Figure incontournable de l’histoire islamique, Ibn Taymiyya (1263-1328), a
inspiré et continue à inspirer de nombreux penseurs musulmans. Jurisconsulte
et théologien hanbalite, maître à penser du Wahhabisme, Ibn Taymiyya est
souvent présenté comme un farouche opposant à la mystique musulmane, plus
communément appelé le soufisme (taṣawwuf).
Cependant, la position du šayḫ al-islām vis-à-vis du taṣawwuf est au cœur d’un
paradoxe manifeste. En effet, celui que l’on présente comme l’ennemi juré du
soufisme, a pourtant appartenu à la célèbre voie soufie Qādiriyya, issue du
hanbalite bagdadien ʿAbd al-Qādir al-Ğīlānī (m. 1166).
Une seule certitude : le savant hanbalite n’a, à aucun moment, condamné le
soufisme en tant que tel. Ses griefs portaient exclusivement contre un
mysticisme déviant, exerçant une action dissolvante sur l’orthodoxie sunnite
traditionnelle. Le cheikh damascène a en effet combattu avec zèle les
croyances populaires ainsi que les doctrines et les pratiques lui semblant
contrevenir au Coran, à la Sunna et aux modèles des premiers musulmans
(salaf). C’est ainsi qu’il désavoua l’incarnationisme (ḥulūliyya) et s’attaqua au
« panthéisme » d’un certain soufisme ainsi qu’à la dévaluation supposée de la
loi religieuse. Il suspecta également le soufi Ḥakīm al-Tirmiḏī (m. vers 898)
d’avoir semé la confusion quant au rapport entre prophétie et sainteté.
Les travaux initiés, entre autres orientalistes, par Louis Massignon, Henri
Laoust et George Makdisi ne laissent plus de doute sur la perméabilité entre
soufisme et hanbalisme et plus précisément sur l’appartenance d’Ibn Taymiyya
à la voie initiatique Qādiriyya. Cependant, ces études ne nous informent pas de
manière précise sur la perspective taymiyyenne du soufisme. Quelle fut la
place de la mystique dans sa pensée réformiste et dans ses actions ? D’ailleurs,
à quelle forme du soufisme adhérait-il ?
En effet, l’histoire du soufisme nous rappelle que celui-ci est loin d’être un
bloc monolithique, il existe en son sein diverses doctrines et une multitude de
pratiques plus ou moins en concordance avec « l’orthodoxie » sunnite. La
diversité des mouvements mystiques et ascétiques est attestée dans Damas au
VIIe / XIIIe siècle où Louis Pouzet dénombre pas moins de neuf groupes
majeurs assimilés au soufisme. Il y présente une large palette de pratiques dites
« spirituelles », allant des plus fantaisistes – celles des Muwallahūn – jusqu’aux
pratiques modérées de la très estimée confrérie Qādiriyya, en passant par
l’élitisme spirituel de la Ittiḥādiyya issue d’Ibn ʿArabī (m. 1240). D’autre part,
l’emploie du terme « orthodoxie » doit se faire avec circonspection, car les
faits historiques montrent que « l’orthodoxie », à l’instar du « soufisme », n’a
jamais désigné un concept fixe dans le temps et dans l’espace.
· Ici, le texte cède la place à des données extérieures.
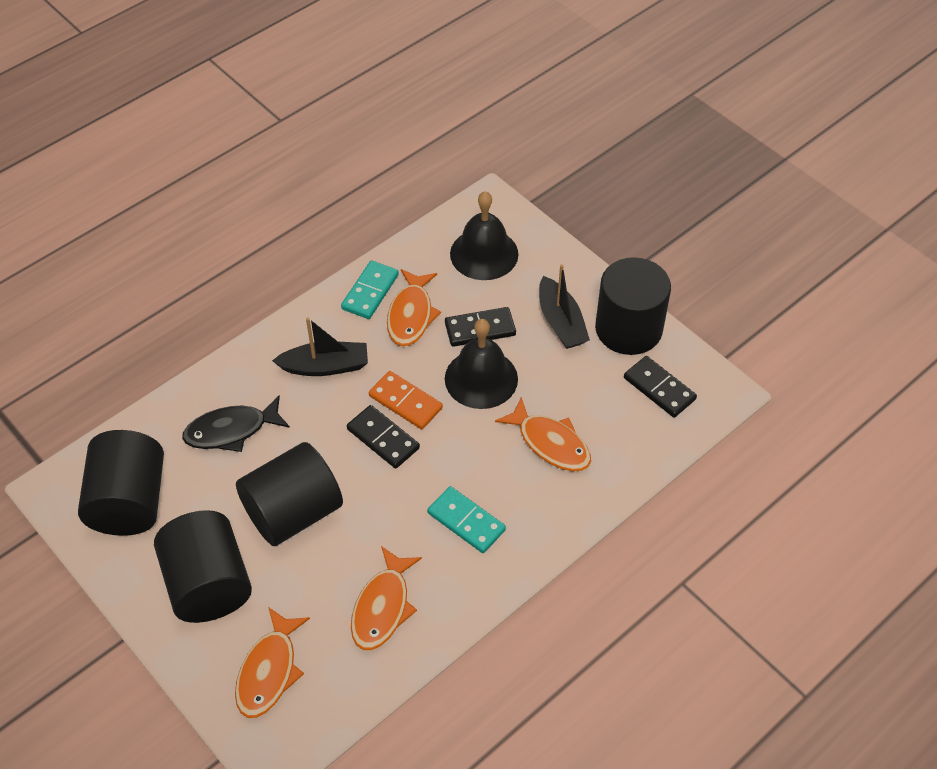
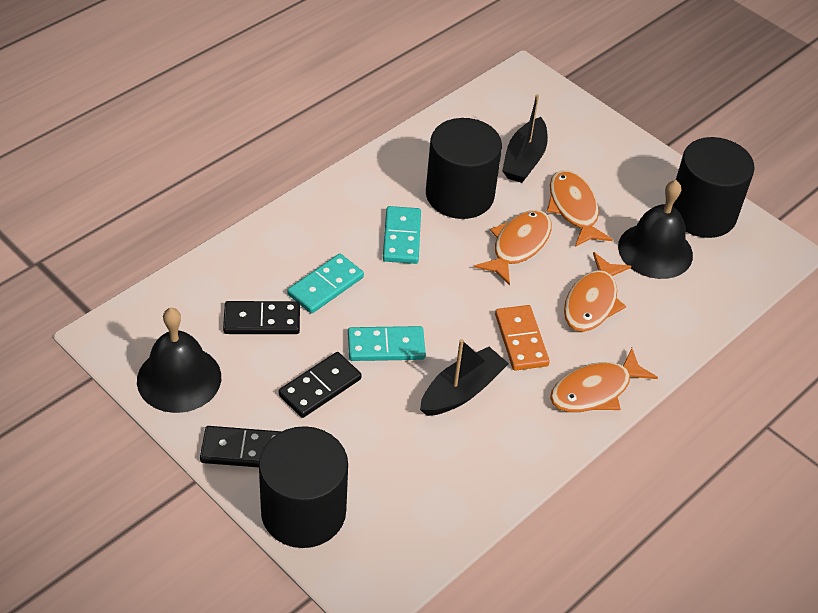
black cylinder: [78,430,164,536] [154,510,252,623] [236,442,343,546] [595,257,671,355] = 4 -> [259,426,348,548] [426,118,502,219] [673,137,755,238] = 3
black fish: [182,396,290,452] = 1 -> none = 0
turquoise domino: [341,261,399,319] [427,486,506,553] = 2 -> [287,254,364,314] [348,326,426,361] [383,206,421,264] = 3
Cependant, les aspects populaires et doctrinaux du soufisme ne doivent pas
nous faire oublier sa dimension purement mystique. Nous entendons par
mystique, « la connaissance des mystères » à travers un cheminement
initiatique, et ce dans l’unique but de se rapprocher du divin. Serait-ce à cette
dernière vision du soufisme - épurée des croyances populaires, des pratiques
extrêmes et des doctrines spéculatives douteuses - que se rattacherait Ibn
Taymiyya ?
Notre approche consistera à identifier et à délimiter « le soufisme d’Ibn
Taymiyya », selon les axes suivants : à travers sa dénégation des « soufismes
douteux », que la contextualisation historique devra préciser, mais également à
travers ses écrits spirituels et sa vénération des maîtres soufis « authentiques »
tels que Ğunayd (m. 911), Tustarī (m. 896) ou Bisṭāmī (m. 877). Nous
tenterons dans la mesure du possible de comparer certaines positions du šayḫ
al-islām avec celles d’illustres savants et soufis dont il avait étudié les œuvres,
tels Ğunayd, Abū Bakr al-Kalābāḏī (m. 995), Abū Ṭālib al-Makkī (m. 996),
Ġazālī (m. 1111), ʿAbd al-Qādir al-Ğīlānī (m. 1166), Ibn al-Ğawzī (m. 1200) et
Muwaffaq al-Dīn b. Qudāma (m. 1223).